这个实现中最困难的部分就是对递归结构的处理,我们可以看到,其中关键的细节在于,在递归调用过程中,传递了一个这样的参数:

if _recursive_check is None:
        # current, succeeded, failed, listloop
        _recursive_check = ({}, {}, {}, set())

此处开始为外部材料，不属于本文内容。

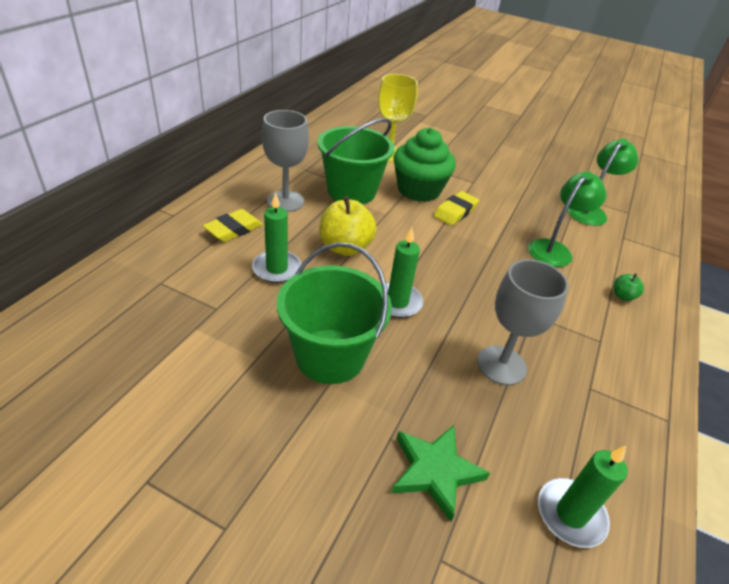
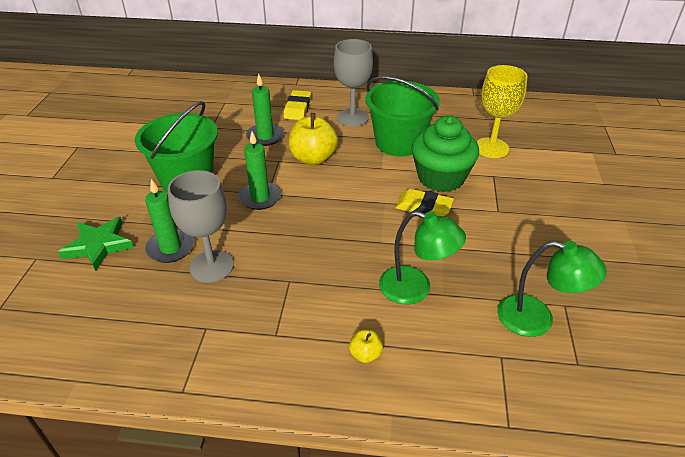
camera: 75 degrees right, 0 degrees up
yellow eraser [203,209,263,242] -> yellow eraser turned 75 degrees clockwise [284,90,311,120]
green candle [538,446,628,548] -> green candle moved to [145,179,194,263]
green apple [613,274,644,301] -> yellow apple [349,330,383,363]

其中其实包括了三个dict和一个set。它们的key,是(id(value), id(type_)),id在Python中会返回对象的一个唯一标识,之所以使用id号而不是直接使用对象,是因为像dict, list这样的对象是unhashable的,不能放进set或者map当中,使用dict则没有这种问题。虽然一般来说,使用id号标识一个对象是不推荐的,因为对象可能会被GC释放,然后其他对象可能会重新占据这个id号,但是在我们这个过程中,对象不会被修改,id也只做临时使用,所以没有什么大问题。在Python系统库的json、pickle等实现中,也使用了这种方法。

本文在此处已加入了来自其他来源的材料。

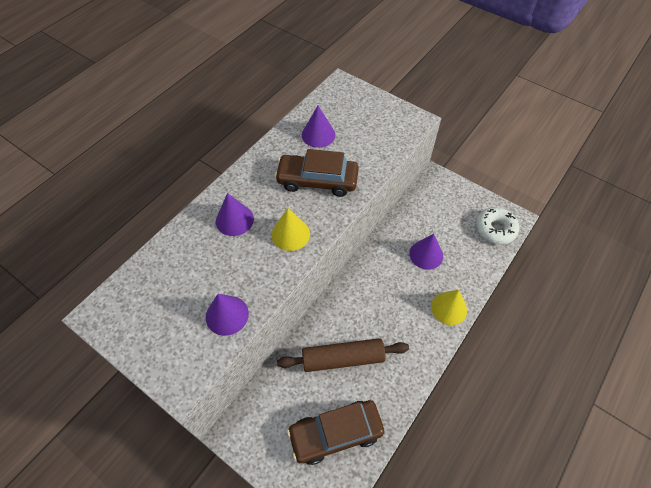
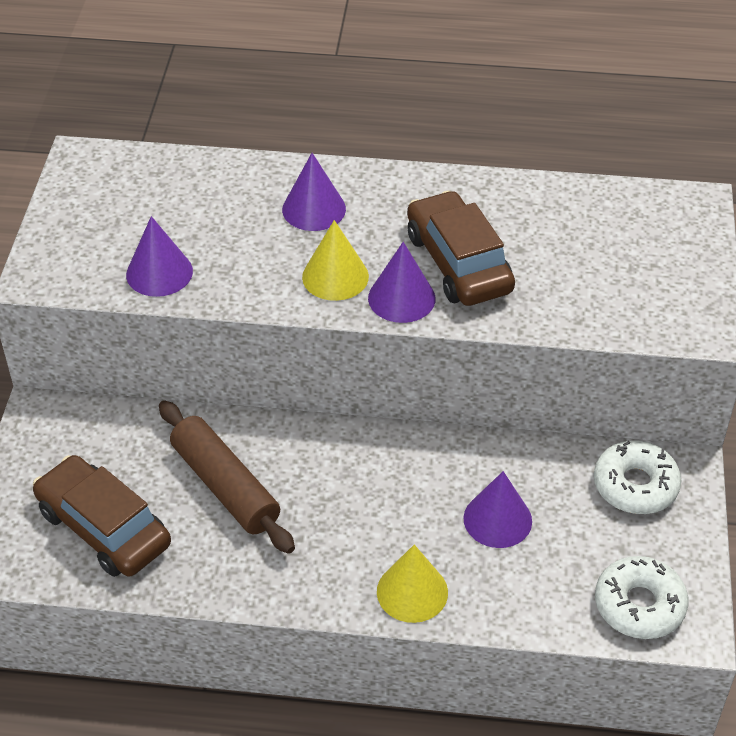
camera: 60 degrees right, 10 degrees down
purple cone [302,106,335,148] -> purple cone moved to [368,242,436,323]
none -> white donut [594,440,681,514]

在这里使用值、类型的元组作为标识也是一个要点,并不能直接用值,因为不同的值可能会匹配到不同的类型,产生的结果也是不同的。但是在值和类型不改变的时候,匹配的结果则是唯一的。

这四个对象分别代表这样的意思:

  1. current - 记录了递归到这个位置时,哪些匹配尚未完成,它们实际上就是调用当前这个过程的祖先。这个map的值指向一个list或者dict的对象,这个对象在匹配过程中正在被构建出来,是个不完整的对象。如果出现了循环,则直接使用current中的值来替代进一步的递归过程,这样就防止出现无限循环
  2. succeeded - 记录了所有已经成功匹配的对象。之所以需要这一项,是为了在原始数据中相同引用的对象可以得到相同的结果,比如[my_obj, my_obj]这样的结构,我们会希望返回列表中的两个对象也是同一个引用。map的值指向已经成功生成的对象。
  3. failed - 记录已经失败的匹配。一般来说没有这一项也可以实现算法,但有这一项在某些情况下可以减少尝试的次数。由于存在用元组表示多种类型之一的语法,子结构匹配失败并不总是会导致整体结构匹配失败。
  4. listloop - 这个记录用来防止无限嵌套结构与非无限嵌套结构的匹配

----注意这里的大坑 ----

第四点是非常容易被忽略的,我们来考虑这个测试例:

my_type = []
my_type.append(my_type)
check_type(1, my_type)

在第一个版本的实现里,这个表达式是可以成功匹配的!匹配的结果是[[...]]

原因在于我们规定了,如果是非列表的量,它可以自动转换为只有一项的列表。也就是说,1可以匹配int, 也可以匹配[int],进一步可以匹配[[int]],进一步可以匹配[[[int]]]……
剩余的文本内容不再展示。